First, the argument that Gartner did not make and is strangely absent but, I think, most customers have as their number #1 criteria: TCO.   Actually, they did in a backhanded sort of way, but in support of legacy UNIX systems and only for tier 2 ERP instances.  I have worked directly with hundreds of SAP and Oracle customers.  While a delight to work with one without financial constraints, these are few and far in between.  Most customers must find ways to save money.  A complex ERP landscape requires a wide array of systems/partitions, high availability, DR, backup/recovery, storage devices, etc.  Companies like International Technology Group (ITG) found that when TCO is analyzed, landscapes based on IBM Power Systems are less expensive than x86:  Solitaire Interglobal Ltd analyzed TCO and many other factors without limiting their analysis to ERP systems and came up with a similar conclusion:  I have put together many landscape comparisons for SAP and have also been able to show the same effect when considering the support that is required for mission critical environments, the cost of enterprise level virtualization technologies and the cost of high availability software with all being supported for a minimum of 3 years with 24×7 by 4 hour maintenance.
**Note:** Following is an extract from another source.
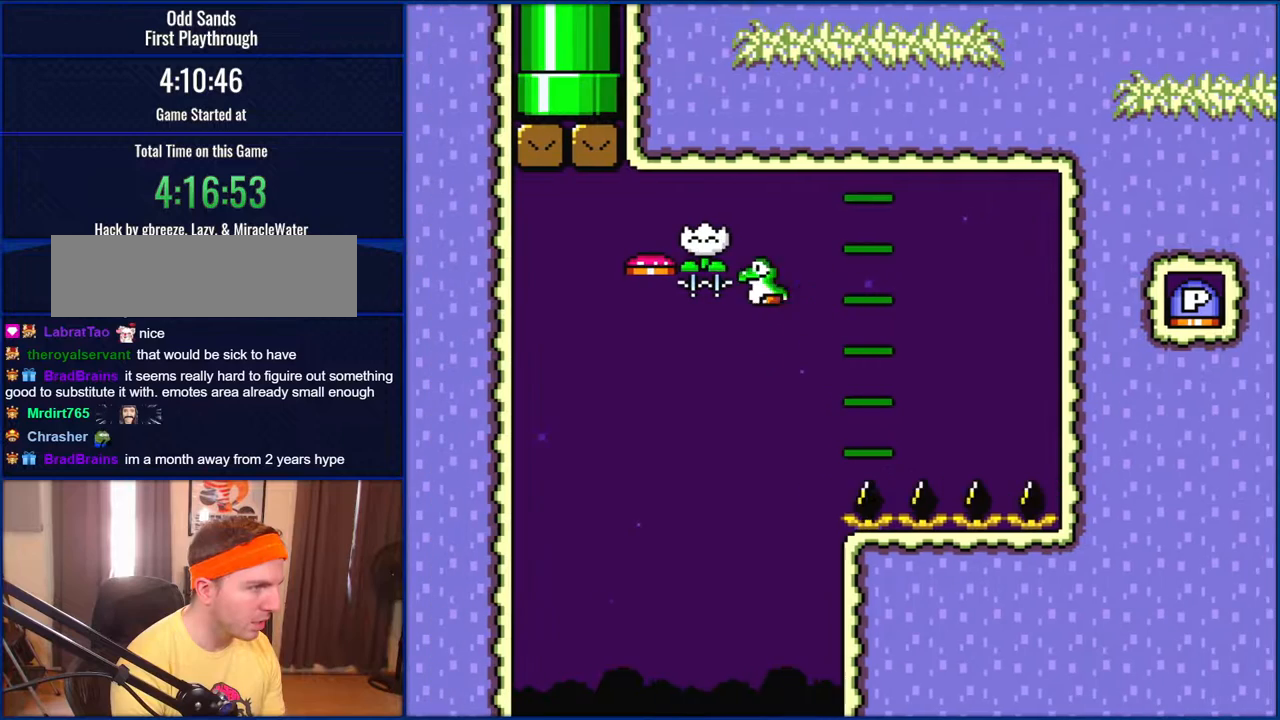
{"buttons": ["B", "Y", "DPAD_RIGHT"], "events": [[200, "DPAD_LEFT", "up"], [233, "DPAD_RIGHT", "down"]]}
All by itself, a consultant’s report which purports to help customers choose their ERP platforms but does not take this vital issue into consideration is questionable at best.  That said, allow me to take a few of the arguments they did make in the document and explain where each falls short.
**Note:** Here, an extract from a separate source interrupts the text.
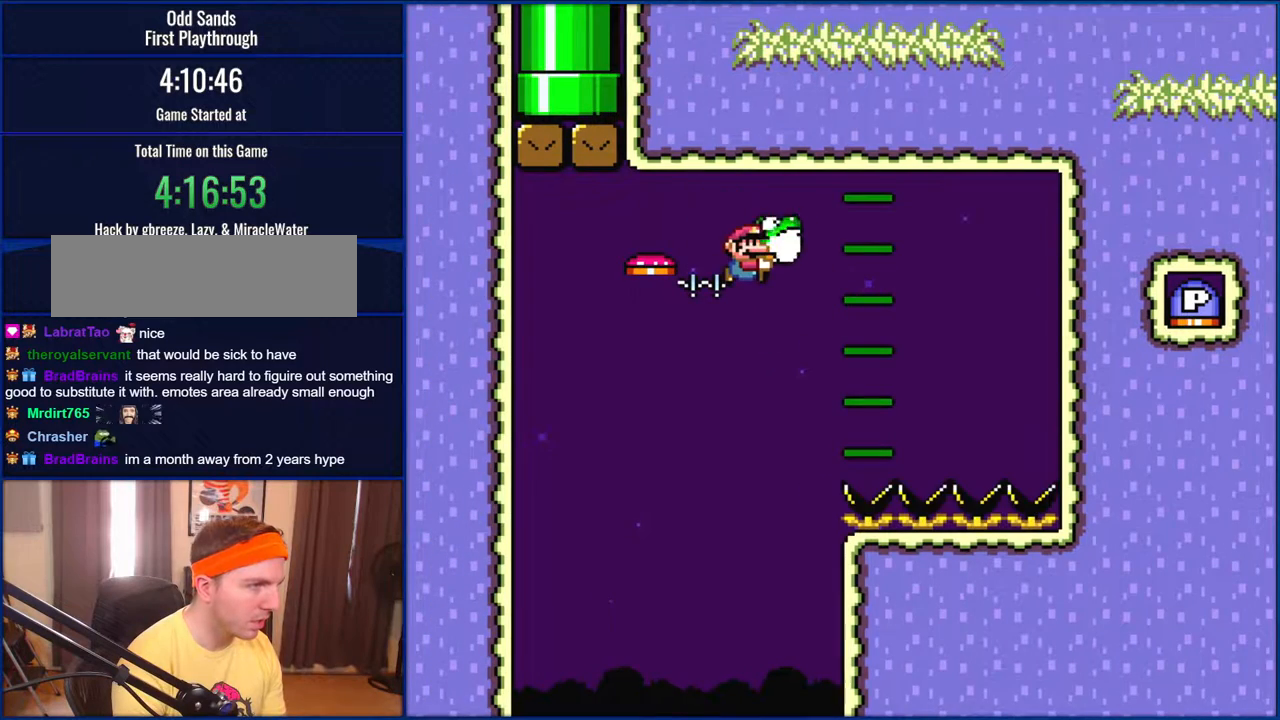
{"buttons": ["B", "Y"], "events": [[433, "DPAD_RIGHT", "up"]]}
Argument #1 – “ISVs focus new application functionality first on x86 Tier 1 ports. Largest installed base. – Invest!”  At least in the case of SAP, with the exception of HANA, new functionality is available on all Tier 1 platforms simultaneously, not first on x86.  AIX is considered a Tier 1 platform and shares in this “first” port.  Oracle understandably supports its OSs first, i.e. Linux and Solaris, but actually ports to AIX and other Tier 1 platforms during the same development process and simply limits other OS availability for marketing purposes.  Second point; Gartner, as a company, certainly has the experience that apparently these two, either naive or misinformed, individuals don’t, i.e. that number of installs does not equate to size of the install base.   A Fortune 100 company may have 1,000 or more times the number of SAP users and hundreds of thousands more employees compared to a small customer, but the number of installed copies of an ISV’s software may be exactly the same.  Install base is far more relevant when one considers the % of revenue/profit derived from a type of platform than number of CDs cut.  I know of a few food manufacturers that have thousands of retail customers, but sell the vast majority of their products through “just” Walmart and a few other mega retailers.  By the authors’ logic, they should abandon the mega retailers as the “largest install base” as a count of individual companies they deal with lies in the mom and pop grocery stores.

Argument #2 – “Unix/RISC & Itanium  Viable for mainstream applications and functions (but be prepared to accept delays in new features, functions and patches). Declining installed bases —Move to mainstream on system refresh!”  Some of this is certainly true for the Itanium environment due to Oracle’s explicit removal of Itanium support.  On the AIX side, however,  this statement could not be more incorrect.  Neither Oracle nor SAP has published any such guidance, made any public pronouncements or changed their level of investment with IBM and ongoing development and support efforts continue as before, i.e. AIX is a tier 1 platform and supported as such.  The install base for Power, by the way, is not declining and is benefiting from those customers moving away from HP/Itanium and Oracle/Solaris.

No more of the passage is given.